Contact: info@tadamon.ca

TapThirst

Our working group is an initiative dedicated to promoting awareness of the social, environmental, health, and monetary costs of the bottled water industry.  We aim to empower people at a grassroots level by supplying them with the information and tools necessary to question the bottled water industry and its impacts on our environment and communities.

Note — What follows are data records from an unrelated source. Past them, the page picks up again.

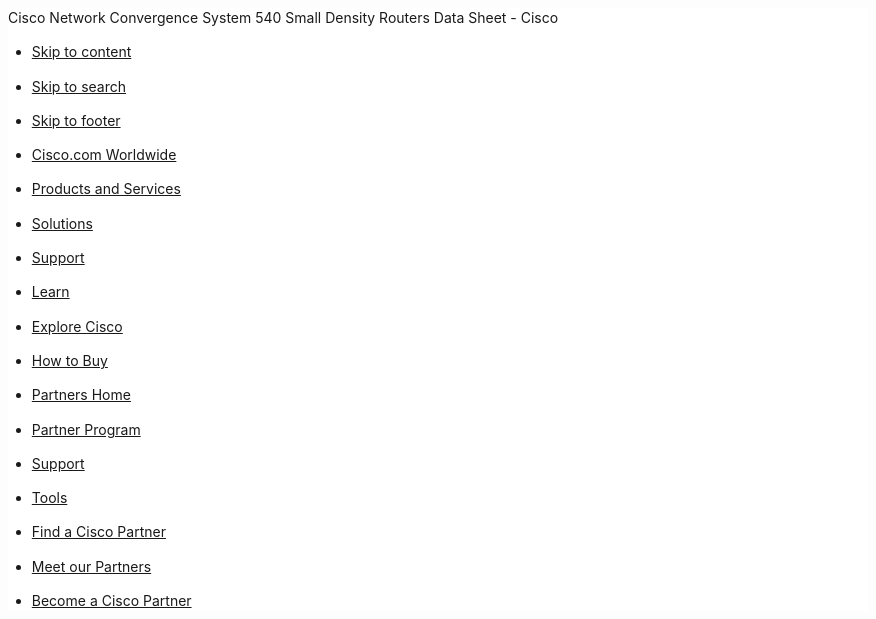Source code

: 














Cisco Network Convergence System 540 Small Density Routers Data Sheet \- Cisco






















































* [Skip to content](#fw-content)
* [Skip to search](#)
* [Skip to footer](#fw-footer-v2)






* [Cisco.com Worldwide](https://www.cisco.com/site/us/en/index.html)
* [Products and Services](/c/en/us/products/index.html)
* [Solutions](https://www.cisco.com/site/us/en/solutions/index.html)
* [Support](/c/en/us/support/index.html)
* [Learn](/c/en/us/training-events.html)
* [Explore Cisco](//www.cisco.com/c/en/us/about/sitemap.html)
* [How to Buy](/c/en/us/buy.html)
* [Partners Home](https://www.cisco.com/site/us/en/partners/index.html?dtid=odicdc001129)
* [Partner Program](https://www.cisco.com/site/us/en/partners/cisco-partner-program/index.html?ccid=cc000864&dtid=odiprc001129)
* [Support](https://www.cisco.com/site/us/en/partners/support-help/index.html)
* [Tools](https://www.cisco.com/site/us/en/partners/tools/index.html?dtid=odiprc001129)
* [Find a Cisco Partner](https://locatr.cloudapps.cisco.com/WWChannels/LOCATR/pf/index.jsp#/)
* [Meet our Partners](https://www.cisco.com/site/us/en/partners/connect-with-a-partner/index.html?ccid=cc000864&dtid=odiprc001129)
* [Become a Cisco Partner](https://www.cisco.com/site/us/en/partners/index.html?dtid=odicdc001129)
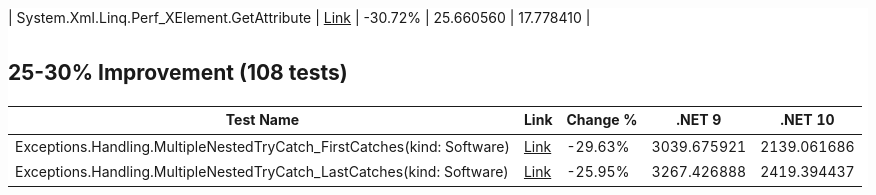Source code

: | System.Xml.Linq.Perf_XElement.GetAttribute | [Link](https://pvscmdupload.z22.web.core.windows.net/reports/allTestHistory/refs/heads/main_x64_Windows%2010.0.22621/System.Xml.Linq.Perf_XElement.GetAttribute.html) | -30.72% | 25.660560 | 17.778410 |

## 25-30% Improvement (108 tests)

| Test Name | Link | Change % | .NET 9 | .NET 10 |
|-----------|------|----------|--------|-------|
| Exceptions.Handling.MultipleNestedTryCatch_FirstCatches(kind: Software) | [Link](https://pvscmdupload.z22.web.core.windows.net/reports/allTestHistory/refs/heads/main_x64_Windows%2010.0.22621/Exceptions.Handling.MultipleNestedTryCatch_FirstCatches%28kind%3A%20Software%29.html) | -29.63% | 3039.675921 | 2139.061686 |
| Exceptions.Handling.MultipleNestedTryCatch_LastCatches(kind: Software) | [Link](https://pvscmdupload.z22.web.core.windows.net/reports/allTestHistory/refs/heads/main_x64_Windows%2010.0.22621/Exceptions.Handling.MultipleNestedTryCatch_LastCatches%28kind%3A%20Software%29.html) | -25.95% | 3267.426888 | 2419.394437 |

Contact: tapthirstmcgill@gmail.com

Tar Sands Free Zone Montreal

Montreal’s biggest refinery is now owned by tar sands giant Suncor. A proposed pipeline project would bring 200,000 barrels of tar sands oil to Montreal. Meanwhile, communities downstream are watching their loved ones die of cancer and rare diseases. In solidarity with downstream communities, Tar Sands Free Zone Montreal aims to shut down the tar sands, starting in Montreal.

Contact: dru@dru.ca

Young Jews for Social Justice

Young Jews for Social Justice is a group of Montreal Jews who take action on racism, inequality in our communities, and injustice in the Middle East, and participate in cultural and artistic activities. We feel the broad spectrum of opinion among Jews is not represented by existing organizations, and we provide a safe environment for young Jews to express their views without fear of marginalization or charges of ethnic disloyalty. We carry out popular education and advocate for an end to the Israeli military occupation, dismantlement of settlements, respect for international law, and self-determination and security for Israelis and Palestinians. We are signatories to the Independent Jewish Voices-Canada basis of unity. 
We are also engaged with issues of Jewish culture and identity (cultural, religious / spiritual and more), both within Jewish communities and as individuals engaged with, and living within, a wide variety of other communities. We come from a wide variety of backgrounds when it comes to politics, cultural participation and affiliation, and religion. And we have potlucks and a klezmer band! (The Jewstice League Ensemble) We are hoping to have new and more events – cultural and political! – in this coming second year of our existence. New people and, especially, fresh ideas are always welcome!